Data extracted from a collection

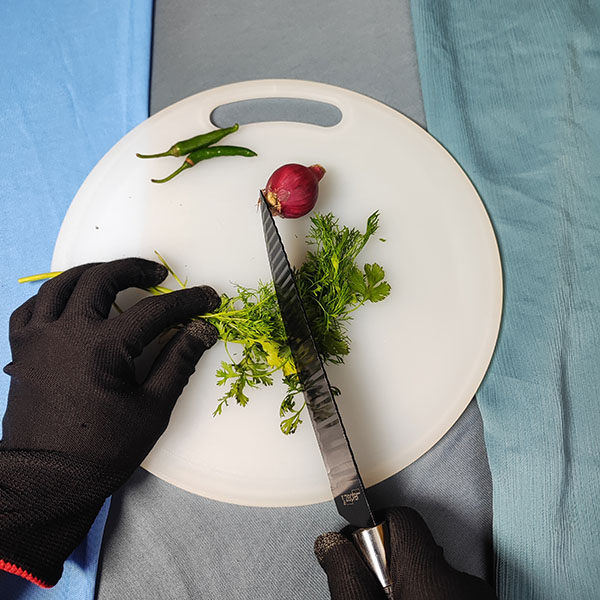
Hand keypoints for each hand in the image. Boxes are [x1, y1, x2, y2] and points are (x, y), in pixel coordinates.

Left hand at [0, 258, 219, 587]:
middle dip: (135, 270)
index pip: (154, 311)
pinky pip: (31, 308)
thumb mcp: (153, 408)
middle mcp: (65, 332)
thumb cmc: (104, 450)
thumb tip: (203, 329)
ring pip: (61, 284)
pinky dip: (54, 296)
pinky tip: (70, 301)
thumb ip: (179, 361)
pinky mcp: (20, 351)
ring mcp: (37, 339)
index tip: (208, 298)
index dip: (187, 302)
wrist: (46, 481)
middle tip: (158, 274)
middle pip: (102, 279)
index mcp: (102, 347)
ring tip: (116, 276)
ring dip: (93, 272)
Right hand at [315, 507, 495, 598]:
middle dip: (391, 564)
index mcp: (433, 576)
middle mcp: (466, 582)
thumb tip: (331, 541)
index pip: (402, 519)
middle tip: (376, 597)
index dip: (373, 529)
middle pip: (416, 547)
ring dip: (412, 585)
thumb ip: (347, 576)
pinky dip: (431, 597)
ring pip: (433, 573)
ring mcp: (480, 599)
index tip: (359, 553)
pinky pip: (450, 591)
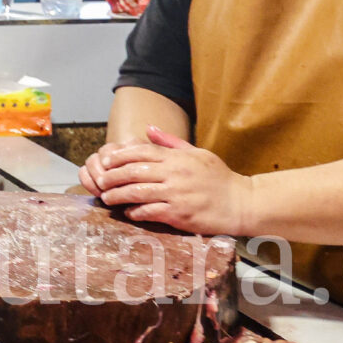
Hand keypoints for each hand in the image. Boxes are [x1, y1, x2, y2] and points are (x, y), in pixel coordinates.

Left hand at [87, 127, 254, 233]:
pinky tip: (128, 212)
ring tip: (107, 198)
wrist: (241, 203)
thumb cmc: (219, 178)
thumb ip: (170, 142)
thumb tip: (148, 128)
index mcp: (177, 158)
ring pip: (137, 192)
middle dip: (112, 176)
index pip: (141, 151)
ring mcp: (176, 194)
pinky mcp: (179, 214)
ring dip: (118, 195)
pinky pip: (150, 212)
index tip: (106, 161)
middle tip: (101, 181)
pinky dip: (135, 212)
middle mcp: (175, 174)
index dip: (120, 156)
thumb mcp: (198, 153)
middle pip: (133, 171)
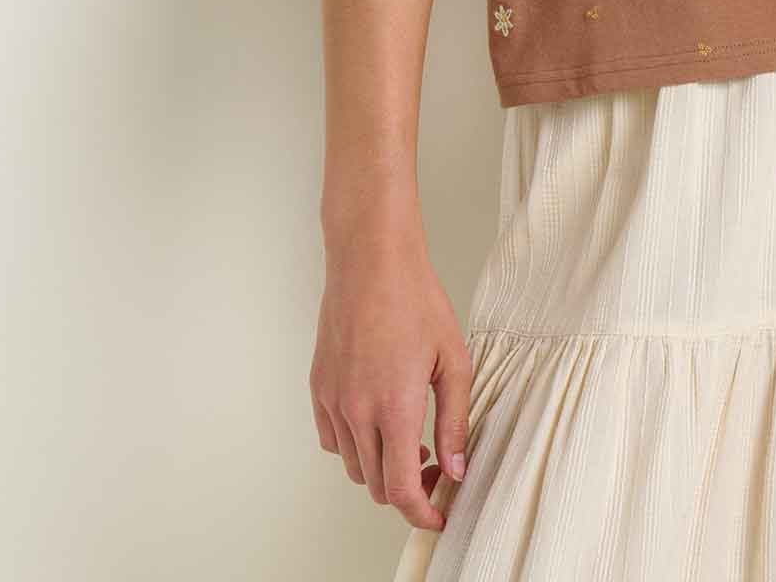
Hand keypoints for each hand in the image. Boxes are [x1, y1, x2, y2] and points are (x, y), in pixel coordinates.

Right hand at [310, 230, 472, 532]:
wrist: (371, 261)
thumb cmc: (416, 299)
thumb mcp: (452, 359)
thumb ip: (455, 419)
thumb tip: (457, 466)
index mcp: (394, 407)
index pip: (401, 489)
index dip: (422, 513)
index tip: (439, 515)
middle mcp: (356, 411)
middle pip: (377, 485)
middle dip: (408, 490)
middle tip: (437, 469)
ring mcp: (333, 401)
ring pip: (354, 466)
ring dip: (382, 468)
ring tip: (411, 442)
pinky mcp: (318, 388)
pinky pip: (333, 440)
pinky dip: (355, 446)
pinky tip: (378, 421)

---

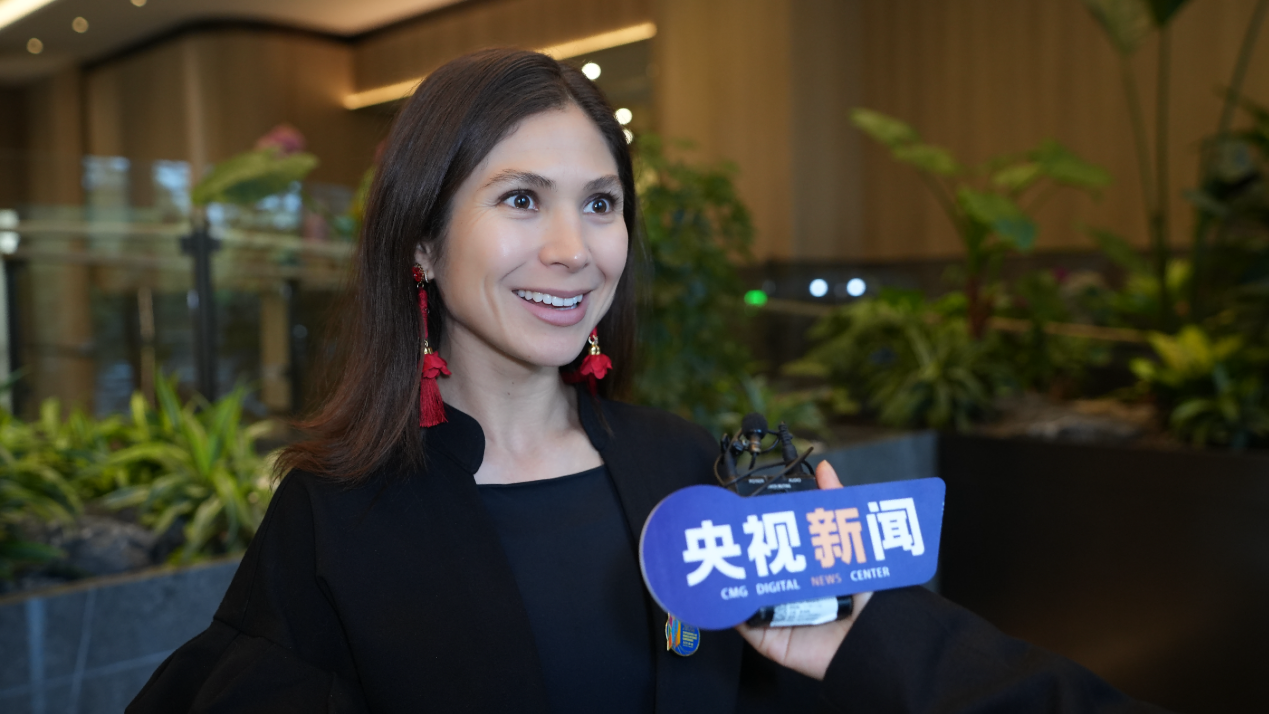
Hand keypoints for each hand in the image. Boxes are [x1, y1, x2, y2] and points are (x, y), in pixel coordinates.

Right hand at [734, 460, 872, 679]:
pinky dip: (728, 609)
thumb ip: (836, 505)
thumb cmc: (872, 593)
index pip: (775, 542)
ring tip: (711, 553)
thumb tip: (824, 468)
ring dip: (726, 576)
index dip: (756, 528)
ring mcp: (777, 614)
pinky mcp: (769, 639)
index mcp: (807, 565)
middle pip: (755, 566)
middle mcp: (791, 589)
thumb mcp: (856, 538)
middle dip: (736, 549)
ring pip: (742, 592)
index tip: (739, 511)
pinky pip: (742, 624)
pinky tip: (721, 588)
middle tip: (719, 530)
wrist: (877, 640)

=== WHAT NEEDS TO BE DONE ===
When copying from the data above, print only the lines from the line containing "index tip: (106, 161)" to the line containing "middle pip: (377, 485)", exactly, and leave the pictures out.

=== COMPLETED TASK ===
index tip: (106, 161)
middle tip: (101, 181)
pinky dip: (135, 212)
middle mcp: (175, 174)
index dip: (120, 156)
thumb mcp: (198, 153)
middle pip: (133, 171)
Hand keypoints for each hand in the image. Boxes are [x1, y1, x2, y2] and points are (x, y), in pixel coordinates.

Right hand at [310, 230, 472, 532]:
wrist: (371, 261)
thumb cmc: (416, 299)
thumb mcp: (452, 359)
thumb ip: (455, 419)
thumb tip: (457, 466)
index mcp: (394, 407)
index pip: (401, 489)
index dip: (422, 513)
index tip: (439, 515)
middle mcp: (356, 411)
middle pip: (377, 485)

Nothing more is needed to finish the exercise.